PERLU KEKUATAN ISLAM DALAM MEMBERANTAS KEKERASAN SEKSUAL


Oleh: Mutia Rahman
Penulis Lepas

Banyak kekerasan seksual terjadi di lingkungan pendidikan. Baik di lingkungan sekolah negeri, sekolah swasta, pesantren, hingga universitas. Seperti kasus kekerasan seksual yang dilakukan oleh seorang guru sekaligus kepala sekolah di Sukoharjo kepada 20 siswanya hingga mendapatkan pendampingan psikologis, (Tempo.co,30/04/2025).

Kemudian kasus seorang kiai dan anaknya di Tenggareng yang mencabuli belasan santriwatinya, (Tempo.co, 8/05/2024). Hingga pelecehan seksual yang dilakukan oleh Dekan UNRI kepada mahasiswi bimbingannya, (Tempo.co, 12/04/2025).

Kementrian Pemberdayaan Perempuan dan Perlindungan Anak (KemenPPPA) mengeluarkan data terbaru kasus kekerasan perempuan di Indonesia yang tercatat 5.949 kasus pada tahun 2025. Pada tahun 2024 angkanya tercatat 27.658 kasus, (Metronews.com, 21/04/2025). Hal ini membuktikan Indonesia sudah pada kondisi darurat kekerasan seksual.

Dalam Fokus to The Point: “Indonesia Darurat Kekerasan Seksual!”, seorang cendikiawan muslim Ustaz Ismail Yusanto (UIY) mengatakan bahwa meningkatnya kekerasan seksual disebabkan oleh beberapa faktor,

Pertama, mudahnya mengakses rangsangan secara personal oleh siapapun. “Tidak ada satu pun orang yang bisa mengontrolnya, mengendalikannya, apalagi melarangnya. Bahkan kecenderungannya bersifat adiktif,”, Sabtu (03/05/2025) di kanal UIY Official.

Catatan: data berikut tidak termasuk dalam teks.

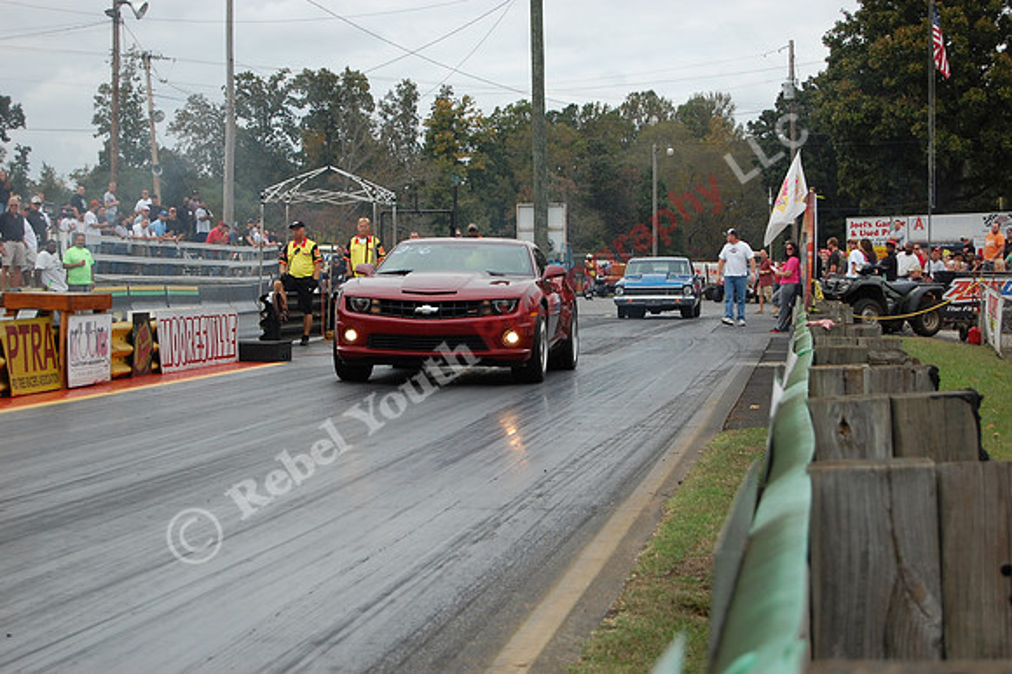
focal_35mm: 82
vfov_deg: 16.5
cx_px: 506
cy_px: 337
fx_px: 2318
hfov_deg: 24.6
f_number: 5.6
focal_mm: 55
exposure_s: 1/800
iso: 400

Kedua, penyimpangan-penyimpangan seksual dilumrahisasi atau menjadi hal biasa. “Tidak pernah ada hukuman terhadap penyimpangan-penyimpangan seksual,” ungkapnya.

Ketiga, upaya hukum yang gagal dalam pencegahan. “LGBT, misalnya, jangankan disebut kejahatan, penyimpangan pun tidak. Nah, itu akan membuat lumrahisasi makin meningkat,” jelasnya.

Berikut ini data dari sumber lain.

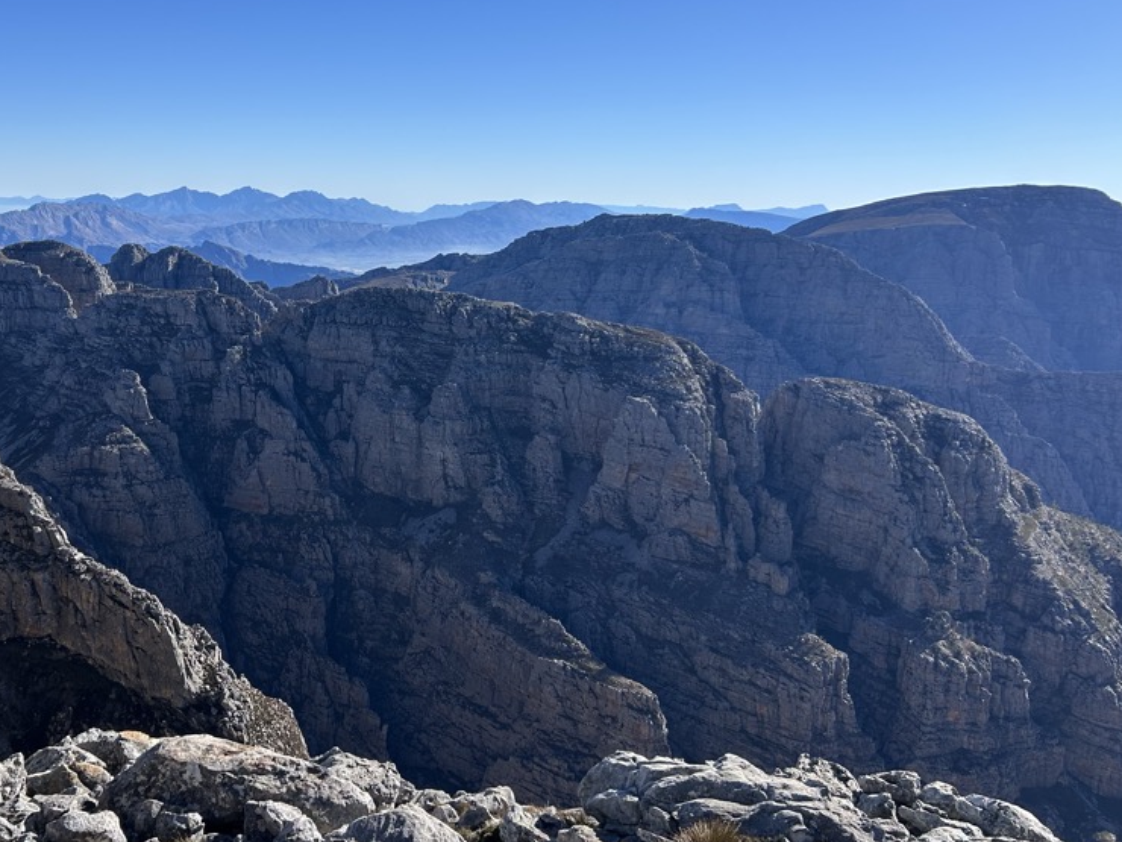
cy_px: 390
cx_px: 358
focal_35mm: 36
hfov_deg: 50.3
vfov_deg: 39.6
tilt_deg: -10.8
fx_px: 1167
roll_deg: -1.5
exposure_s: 1/3356
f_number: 1.5
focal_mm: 5.7
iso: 50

Keempat, lanjutnya, keimanan yang rapuh dalam mengontrol diri. “Puasa yang begitu rupa itu mestinya berpengaruh. Namun, di negeri mayoritas muslim yang puasa sudah puluhan tahun ini, penyimpangan tetap bisa dilakukan,” ucapnya.

Bahkan pelaku penyimpangan dan tindak kekerasan seksual ini adalah mereka yang disebut pemuka agama. “Ini karena mereka yang dianggap sebagai orang yang mengerti betul makna takwa dan pengaruh puasa di dalam ketakwaan itu, misalnya, para ustaz, kiai, dan sebagainya,” jelasnya.

Inilah yang terjadi ketika agama dijauhkan dari kehidupan. Agama hanya dijadikan sebagai praktik ritual tanpa berdampak pada kehidupan. Harusnya agama dijadikan sebagai kontrol diri dalam mencegah kemudharatan dan kemaksiatan. Selain itu agama Islam harus kita pelajari seutuhnya agar bisa menjadi solusi segala permasalahan terutama dalam kasus kekerasan seksual.

Begitu pun pemerintah sebagai pemilik kuasa harus meregulasi untuk mencegah rangsangan atau pengaruh buruk dari internet dan media sosial. “Internet menjadikan dunia tidak ada lagi tapal batas. Bisa jadi hal yang buruk itu bukan dari negeri kita, tetapi dari suatu negeri yang tidak lagi mengindahkan batasan-batasan, nilai-nilai aturan, apalagi syariat,” imbuhnya.

Oleh sebab itu, di era dunia digital yang serba bebas ini perlu kekuatan yang berpengaruh besar, baik untuk lokal maupun global. “Kekuatan global itu harus penuh dengan etika dan ketika Islam dahulu berjaya, Islam bisa menyebarkan etika yang benar, aturan yang benar, kesadaran yang benar,” paparnya.